What Are The Implications Of Our Body Being A Temple Of God?
Reading on the temple of God in the Old Testament, you will notice just how extravagantly beautiful and valued it was. The high premium put on the maintenance and decoration of the temple when built first by King Solomon was something that could even be considered as other worldly.
It has been said that if the cost of building God's temple were to be translated into today's money, a contractor would spend no less than $216,603,576,000 on it. That's how valuable the image of the temple was at that time. The desecration and defilement of temples is therefore something unimaginably wicked and intolerable.
While not all Christian churches today have an expensive or extravagantly beautiful building, the Bible does speak of one temple that we all have that is to honour God - our bodies. 1 Corinthians 6:19-20 tells us, "Or do you not know that your body is a temple of the Holy Spirit within you, whom you have from God? You are not your own, for you were bought with a price.

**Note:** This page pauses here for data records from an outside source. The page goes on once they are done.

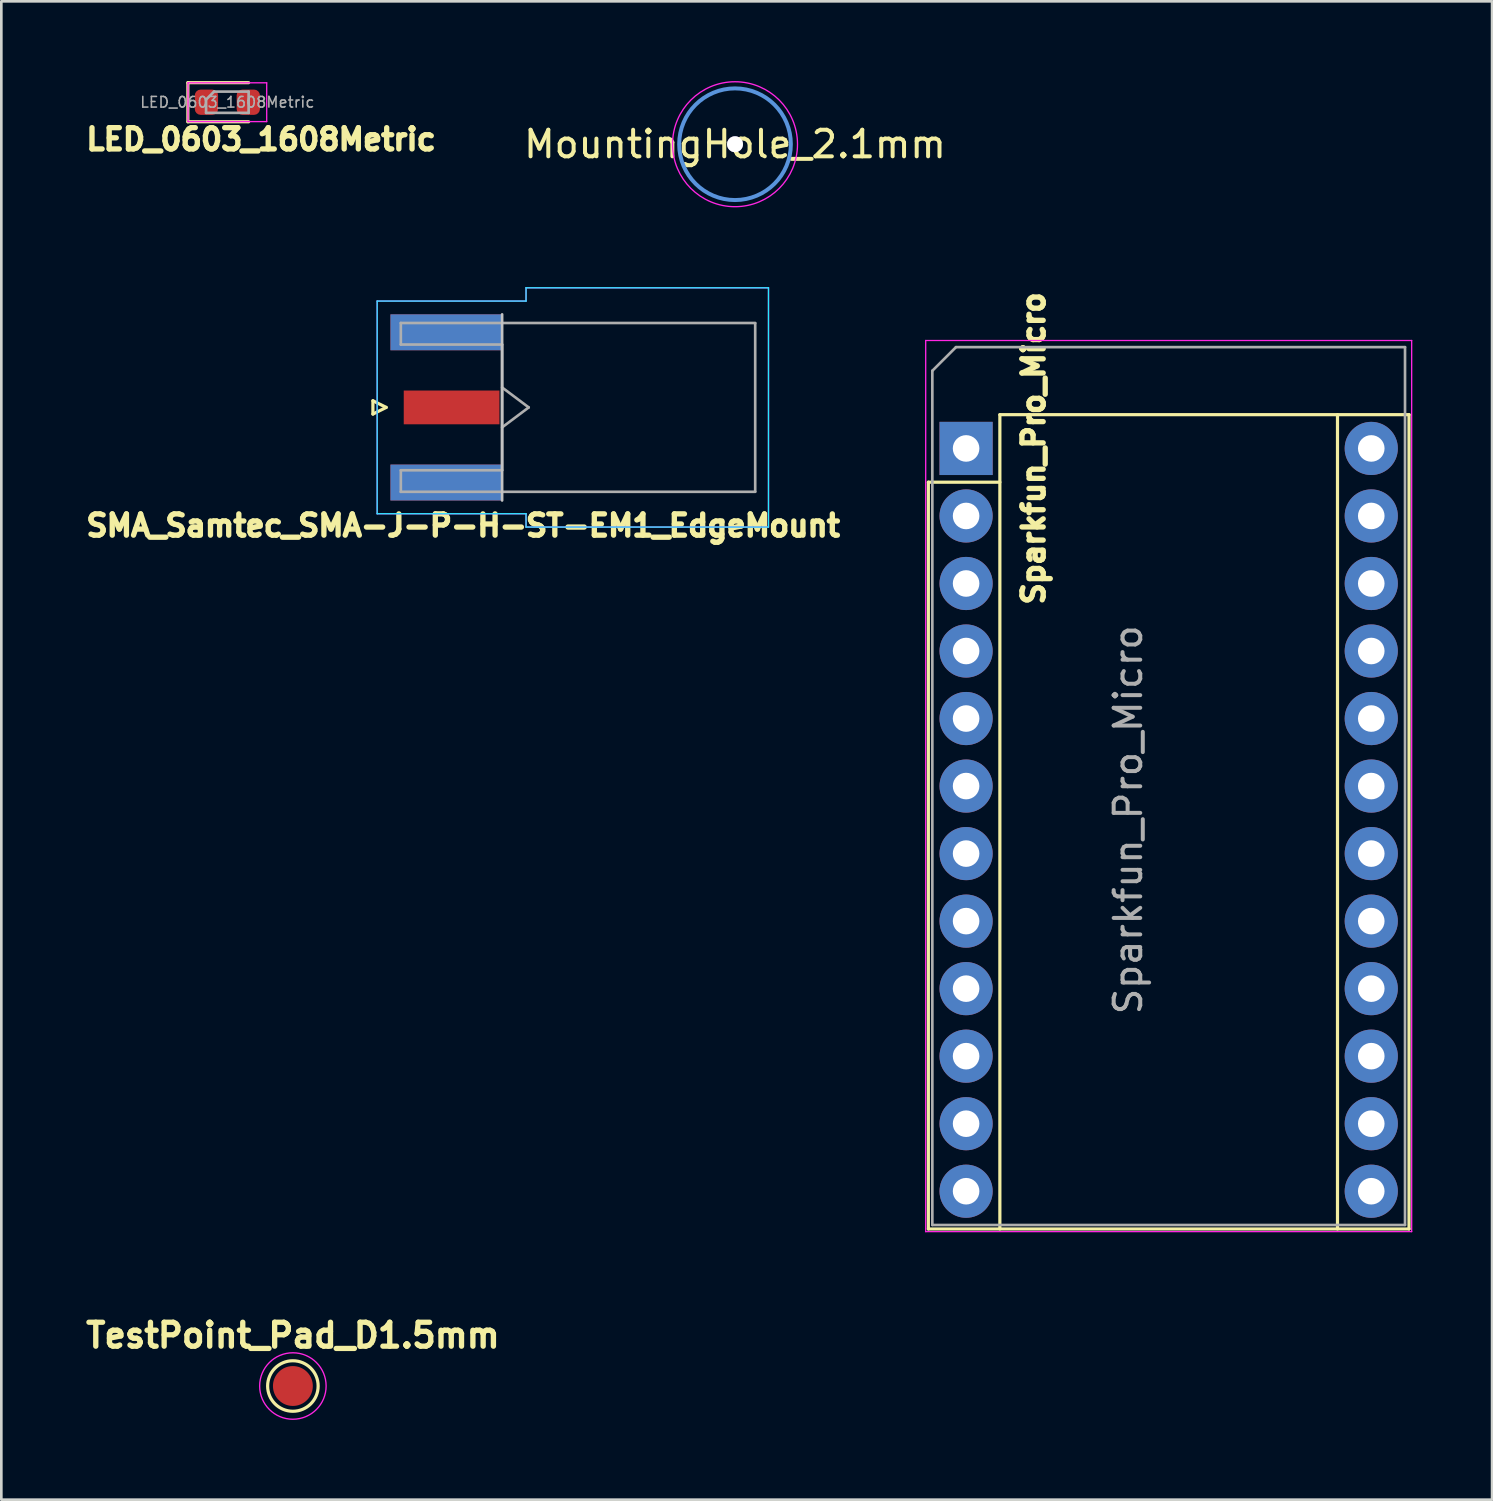
<source format=kicad_pcb>
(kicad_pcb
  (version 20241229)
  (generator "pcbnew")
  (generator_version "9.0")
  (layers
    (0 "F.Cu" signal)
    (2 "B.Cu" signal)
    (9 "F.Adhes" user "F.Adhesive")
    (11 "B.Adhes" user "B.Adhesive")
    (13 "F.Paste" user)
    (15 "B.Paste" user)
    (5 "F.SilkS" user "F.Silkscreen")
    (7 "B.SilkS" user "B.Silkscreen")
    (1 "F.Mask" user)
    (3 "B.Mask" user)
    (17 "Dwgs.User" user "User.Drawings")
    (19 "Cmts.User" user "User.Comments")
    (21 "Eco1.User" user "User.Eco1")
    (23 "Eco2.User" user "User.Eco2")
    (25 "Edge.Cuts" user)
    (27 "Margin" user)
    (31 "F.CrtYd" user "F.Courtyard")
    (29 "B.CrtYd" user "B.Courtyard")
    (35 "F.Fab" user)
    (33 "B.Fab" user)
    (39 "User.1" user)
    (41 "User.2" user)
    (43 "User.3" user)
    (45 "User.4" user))
  (footprint "LED_0603_1608Metric"
    (layer "F.Cu")
    (at 5.502 0.795)
    (property "Reference" "LED_0603_1608Metric" (at 1.27 1.397 180) (layer "F.SilkS") (effects (font (size 0.8 0.8) (thickness 0.2))))
    (attr smd)
    (fp_line (start -1.485 -0.735) (end -1.485 0.735) (stroke (width 0.12) (type solid)) (layer "F.SilkS"))
    (fp_line (start -1.485 0.735) (end 0.8 0.735) (stroke (width 0.12) (type solid)) (layer "F.SilkS"))
    (fp_line (start 0.8 -0.735) (end -1.485 -0.735) (stroke (width 0.12) (type solid)) (layer "F.SilkS"))
    (fp_line (start -1.48 -0.73) (end 1.48 -0.73) (stroke (width 0.05) (type solid)) (layer "F.CrtYd"))
    (fp_line (start -1.48 0.73) (end -1.48 -0.73) (stroke (width 0.05) (type solid)) (layer "F.CrtYd"))
    (fp_line (start 1.48 -0.73) (end 1.48 0.73) (stroke (width 0.05) (type solid)) (layer "F.CrtYd"))
    (fp_line (start 1.48 0.73) (end -1.48 0.73) (stroke (width 0.05) (type solid)) (layer "F.CrtYd"))
    (fp_line (start -0.8 -0.1) (end -0.8 0.4) (stroke (width 0.1) (type solid)) (layer "F.Fab"))
    (fp_line (start -0.8 0.4) (end 0.8 0.4) (stroke (width 0.1) (type solid)) (layer "F.Fab"))
    (fp_line (start -0.5 -0.4) (end -0.8 -0.1) (stroke (width 0.1) (type solid)) (layer "F.Fab"))
    (fp_line (start 0.8 -0.4) (end -0.5 -0.4) (stroke (width 0.1) (type solid)) (layer "F.Fab"))
    (fp_line (start 0.8 0.4) (end 0.8 -0.4) (stroke (width 0.1) (type solid)) (layer "F.Fab"))
    (fp_text user "${REFERENCE}" (at 0 0 0) (layer "F.Fab") (effects (font (size 0.4 0.4) (thickness 0.06))))
    (pad "1" smd roundrect (at -0.787 0) (size 0.875 0.95) (layers "F.Cu" "F.Mask" "F.Paste") (roundrect_rratio 0.25))
    (pad "2" smd roundrect (at 0.787 0) (size 0.875 0.95) (layers "F.Cu" "F.Mask" "F.Paste") (roundrect_rratio 0.25)))
  (footprint "MountingHole_2.1mm"
    (layer "F.Cu")
    (at 24.598 2.375)
    (property "Reference" "MountingHole_2.1mm" (at 0 0 0) (layer "F.SilkS") (effects (font (size 1 1) (thickness 0.15))))
    (attr exclude_from_pos_files exclude_from_bom)
    (fp_circle (center 0 0) (end 2.1 0) (stroke (width 0.15) (type solid)) (fill no) (layer "Cmts.User"))
    (fp_circle (center 0 0) (end 2.35 0) (stroke (width 0.05) (type solid)) (fill no) (layer "F.CrtYd"))
    (pad "" thru_hole circle (at 0 0) (size 0.6 0.6) (drill 0.6) (layers "*.Cu" "*.Mask")))
  (footprint "Sparkfun_Pro_Micro"
    (layer "F.Cu")
    (at 33.29 13.818)
    (property "Reference" "Sparkfun_Pro_Micro" (at 2.54 0 270) (layer "F.SilkS") (effects (font (size 0.8 0.8) (thickness 0.2))))
    (attr through_hole)
    (fp_line (start -1.42 1.27) (end -1.42 29.36) (stroke (width 0.12) (type solid)) (layer "F.SilkS"))
    (fp_line (start -1.42 29.36) (end 16.66 29.36) (stroke (width 0.12) (type solid)) (layer "F.SilkS"))
    (fp_line (start 1.27 -1.27) (end 1.27 29.36) (stroke (width 0.12) (type solid)) (layer "F.SilkS"))
    (fp_line (start 1.27 1.27) (end -1.42 1.27) (stroke (width 0.12) (type solid)) (layer "F.SilkS"))
    (fp_line (start 13.97 -1.27) (end 13.97 29.36) (stroke (width 0.12) (type solid)) (layer "F.SilkS"))
    (fp_line (start 16.66 -1.27) (end 1.27 -1.27) (stroke (width 0.12) (type solid)) (layer "F.SilkS"))
    (fp_line (start 16.66 29.36) (end 16.66 -1.27) (stroke (width 0.12) (type solid)) (layer "F.SilkS"))
    (fp_line (start -1.52 -4.06) (end -1.52 29.46) (stroke (width 0.05) (type solid)) (layer "F.CrtYd"))
    (fp_line (start -1.52 -4.06) (end 16.76 -4.06) (stroke (width 0.05) (type solid)) (layer "F.CrtYd"))
    (fp_line (start 16.76 29.46) (end -1.52 29.46) (stroke (width 0.05) (type solid)) (layer "F.CrtYd"))
    (fp_line (start 16.76 29.46) (end 16.76 -4.06) (stroke (width 0.05) (type solid)) (layer "F.CrtYd"))
    (fp_line (start -1.27 29.21) (end -1.27 -2.921) (stroke (width 0.1) (type solid)) (layer "F.Fab"))
    (fp_line (start -0.381 -3.81) (end -1.27 -2.921) (stroke (width 0.1) (type solid)) (layer "F.Fab"))
    (fp_line (start -0.381 -3.81) (end 16.51 -3.81) (stroke (width 0.1) (type solid)) (layer "F.Fab"))
    (fp_line (start 16.51 -3.81) (end 16.51 29.21) (stroke (width 0.1) (type solid)) (layer "F.Fab"))
    (fp_line (start 16.51 29.21) (end -1.27 29.21) (stroke (width 0.1) (type solid)) (layer "F.Fab"))
    (fp_text user "${REFERENCE}" (at 6.096 13.97 270) (layer "F.Fab") (effects (font (size 1 1) (thickness 0.15))))
    (pad "1" thru_hole rect (at 0 0) (size 2 2) (drill 1) (layers "*.Cu" "*.Mask"))
    (pad "2" thru_hole oval (at 0 2.54) (size 2 2) (drill 1) (layers "*.Cu" "*.Mask"))
    (pad "3" thru_hole oval (at 0 5.08) (size 2 2) (drill 1) (layers "*.Cu" "*.Mask"))
    (pad "4" thru_hole oval (at 0 7.62) (size 2 2) (drill 1) (layers "*.Cu" "*.Mask"))
    (pad "5" thru_hole oval (at 0 10.16) (size 2 2) (drill 1) (layers "*.Cu" "*.Mask"))
    (pad "6" thru_hole oval (at 0 12.7) (size 2 2) (drill 1) (layers "*.Cu" "*.Mask"))
    (pad "7" thru_hole oval (at 0 15.24) (size 2 2) (drill 1) (layers "*.Cu" "*.Mask"))
    (pad "8" thru_hole oval (at 0 17.78) (size 2 2) (drill 1) (layers "*.Cu" "*.Mask"))
    (pad "9" thru_hole oval (at 0 20.32) (size 2 2) (drill 1) (layers "*.Cu" "*.Mask"))
    (pad "10" thru_hole oval (at 0 22.86) (size 2 2) (drill 1) (layers "*.Cu" "*.Mask"))
    (pad "11" thru_hole oval (at 0 25.4) (size 2 2) (drill 1) (layers "*.Cu" "*.Mask"))
    (pad "12" thru_hole oval (at 0 27.94) (size 2 2) (drill 1) (layers "*.Cu" "*.Mask"))
    (pad "13" thru_hole oval (at 15.24 27.94) (size 2 2) (drill 1) (layers "*.Cu" "*.Mask"))
    (pad "14" thru_hole oval (at 15.24 25.4) (size 2 2) (drill 1) (layers "*.Cu" "*.Mask"))
    (pad "15" thru_hole oval (at 15.24 22.86) (size 2 2) (drill 1) (layers "*.Cu" "*.Mask"))
    (pad "16" thru_hole oval (at 15.24 20.32) (size 2 2) (drill 1) (layers "*.Cu" "*.Mask"))
    (pad "17" thru_hole oval (at 15.24 17.78) (size 2 2) (drill 1) (layers "*.Cu" "*.Mask"))
    (pad "18" thru_hole oval (at 15.24 15.24) (size 2 2) (drill 1) (layers "*.Cu" "*.Mask"))
    (pad "19" thru_hole oval (at 15.24 12.7) (size 2 2) (drill 1) (layers "*.Cu" "*.Mask"))
    (pad "20" thru_hole oval (at 15.24 10.16) (size 2 2) (drill 1) (layers "*.Cu" "*.Mask"))
    (pad "21" thru_hole oval (at 15.24 7.62) (size 2 2) (drill 1) (layers "*.Cu" "*.Mask"))
    (pad "22" thru_hole oval (at 15.24 5.08) (size 2 2) (drill 1) (layers "*.Cu" "*.Mask"))
    (pad "23" thru_hole oval (at 15.24 2.54) (size 2 2) (drill 1) (layers "*.Cu" "*.Mask"))
    (pad "24" thru_hole oval (at 15.24 0) (size 2 2) (drill 1) (layers "*.Cu" "*.Mask")))
  (footprint "SMA_Samtec_SMA-J-P-H-ST-EM1_EdgeMount"
    (layer "F.Cu")
    (at 13.737 12.275)
    (property "Reference" "SMA_Samtec_SMA-J-P-H-ST-EM1_EdgeMount" (at 0.635 4.445 180) (layer "F.SilkS") (effects (font (size 0.8 0.8) (thickness 0.2))))
    (attr smd)
    (fp_line (start -2.76 -0.25) (end -2.76 0.25) (stroke (width 0.12) (type solid)) (layer "F.SilkS"))
    (fp_line (start -2.76 0.25) (end -2.26 0) (stroke (width 0.12) (type solid)) (layer "F.SilkS"))
    (fp_line (start -2.26 0) (end -2.76 -0.25) (stroke (width 0.12) (type solid)) (layer "F.SilkS"))
    (fp_line (start 2.1 -3.5) (end 2.1 3.5) (stroke (width 0.1) (type solid)) (layer "Dwgs.User"))
    (fp_line (start -2.6 4) (end -2.6 -4) (stroke (width 0.05) (type solid)) (layer "B.CrtYd"))
    (fp_line (start 3 -4.5) (end 3 -4) (stroke (width 0.05) (type solid)) (layer "B.CrtYd"))
    (fp_line (start 3 -4) (end -2.6 -4) (stroke (width 0.05) (type solid)) (layer "B.CrtYd"))
    (fp_line (start 3 4) (end -2.6 4) (stroke (width 0.05) (type solid)) (layer "B.CrtYd"))
    (fp_line (start 3 4.5) (end 3 4) (stroke (width 0.05) (type solid)) (layer "B.CrtYd"))
    (fp_line (start 12.12 -4.5) (end 3 -4.5) (stroke (width 0.05) (type solid)) (layer "B.CrtYd"))
    (fp_line (start 12.12 -4.5) (end 12.12 4.5) (stroke (width 0.05) (type solid)) (layer "B.CrtYd"))
    (fp_line (start 12.12 4.5) (end 3 4.5) (stroke (width 0.05) (type solid)) (layer "B.CrtYd"))
    (fp_line (start -2.6 4) (end -2.6 -4) (stroke (width 0.05) (type solid)) (layer "F.CrtYd"))
    (fp_line (start 3 -4.5) (end 3 -4) (stroke (width 0.05) (type solid)) (layer "F.CrtYd"))
    (fp_line (start 3 -4) (end -2.6 -4) (stroke (width 0.05) (type solid)) (layer "F.CrtYd"))
    (fp_line (start 3 4) (end -2.6 4) (stroke (width 0.05) (type solid)) (layer "F.CrtYd"))
    (fp_line (start 3 4.5) (end 3 4) (stroke (width 0.05) (type solid)) (layer "F.CrtYd"))
    (fp_line (start 12.12 -4.5) (end 3 -4.5) (stroke (width 0.05) (type solid)) (layer "F.CrtYd"))
    (fp_line (start 12.12 -4.5) (end 12.12 4.5) (stroke (width 0.05) (type solid)) (layer "F.CrtYd"))
    (fp_line (start 12.12 4.5) (end 3 4.5) (stroke (width 0.05) (type solid)) (layer "F.CrtYd"))
    (fp_line (start -1.71 -3.175) (end -1.71 -2.365) (stroke (width 0.1) (type solid)) (layer "F.Fab"))
    (fp_line (start -1.71 -3.175) (end 11.62 -3.175) (stroke (width 0.1) (type solid)) (layer "F.Fab"))
    (fp_line (start -1.71 -2.365) (end 2.1 -2.365) (stroke (width 0.1) (type solid)) (layer "F.Fab"))
    (fp_line (start -1.71 2.365) (end -1.71 3.175) (stroke (width 0.1) (type solid)) (layer "F.Fab"))
    (fp_line (start -1.71 3.175) (end 11.62 3.175) (stroke (width 0.1) (type solid)) (layer "F.Fab"))
    (fp_line (start 2.1 -2.365) (end 2.1 2.365) (stroke (width 0.1) (type solid)) (layer "F.Fab"))
    (fp_line (start 2.1 -0.75) (end 3.1 0) (stroke (width 0.1) (type solid)) (layer "F.Fab"))
    (fp_line (start 2.1 2.365) (end -1.71 2.365) (stroke (width 0.1) (type solid)) (layer "F.Fab"))
    (fp_line (start 3.1 0) (end 2.1 0.75) (stroke (width 0.1) (type solid)) (layer "F.Fab"))
    (fp_line (start 11.62 -3.165) (end 11.62 3.165) (stroke (width 0.1) (type solid)) (layer "F.Fab"))
    (pad "1" smd rect (at 0.2 0 90) (size 1.27 3.6) (layers "F.Cu" "F.Mask" "F.Paste"))
    (pad "2" smd rect (at 0 -2.825 90) (size 1.35 4.2) (layers "F.Cu" "F.Mask" "F.Paste"))
    (pad "2" smd rect (at 0 -2.825 90) (size 1.35 4.2) (layers "B.Cu" "B.Mask" "B.Paste"))
    (pad "2" smd rect (at 0 2.825 90) (size 1.35 4.2) (layers "F.Cu" "F.Mask" "F.Paste"))
    (pad "2" smd rect (at 0 2.825 90) (size 1.35 4.2) (layers "B.Cu" "B.Mask" "B.Paste")))
  (footprint "TestPoint_Pad_D1.5mm"
    (layer "F.Cu")
    (at 7.967 49.085)
    (property "Reference" "TestPoint_Pad_D1.5mm" (at 0 -1.905 180) (layer "F.SilkS") (effects (font (size 0.9 0.9) (thickness 0.2))))
    (attr exclude_from_pos_files exclude_from_bom)
    (fp_circle (center 0 0) (end 0 0.95) (stroke (width 0.12) (type solid)) (fill no) (layer "F.SilkS"))
    (fp_circle (center 0 0) (end 1.25 0) (stroke (width 0.05) (type solid)) (fill no) (layer "F.CrtYd"))
    (pad "1" smd circle (at 0 0) (size 1.5 1.5) (layers "F.Cu" "F.Mask")))
  (gr_rect
    (start -3 -3)
    (end 53.075 53.36)
    (stroke (width 0.1) (type default))
    (fill no)
    (layer "Edge.Cuts")))
</source>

So glorify God in your body."
Understanding the implications of our physical bodies being a temple are paramount to Christian living. Here are two implications of this realisation and how we are to respond to them.
Because our body is a temple, we are to value it
Anything that brings glory to God is obviously valuable to Him and what is valuable to God must be valuable to us. The human life is undeniably valuable, but when we are not careful we can make the mistake of acting in a way that contradicts the Jesus-imputed value that our bodies have.
From the way that we handle stress, to the things we partake in and even the way we allow other people to treat our bodies, we must ask ourselves if the way our body is treated is proportional to the immense value God has put on it. Immense value is always succeeded by careful stewardship and that follows as well when it comes to dealing with our bodies.
Because our body is a temple, we are to keep it holy
The direct context Paul writes of in 1 Corinthians 6 relates to abstaining from sexual immorality. The immediate danger that lies behind sexual sin is the impurity that it brings to the body. In the same way sexual immorality degrades the soul, it can also degrade our body. And as wonderful as it can be that Jesus has redeemed us body, soul and spirit and made us just like new, to live a life that lives in sexual impurity or any impurity for that matter does not back up that claim.
If we truly believe in the regenerating work of Christ in our life, we will also ask for the Holy Spirit to give us the ability to say no to anything that defiles the body and to walk in the holiness that Jesus paid so dearly for. That's not to say that we will be perfect at this overnight, but the goal is to walk more in Christ's righteousness as He has cleansed us once and for all from all unrighteousness.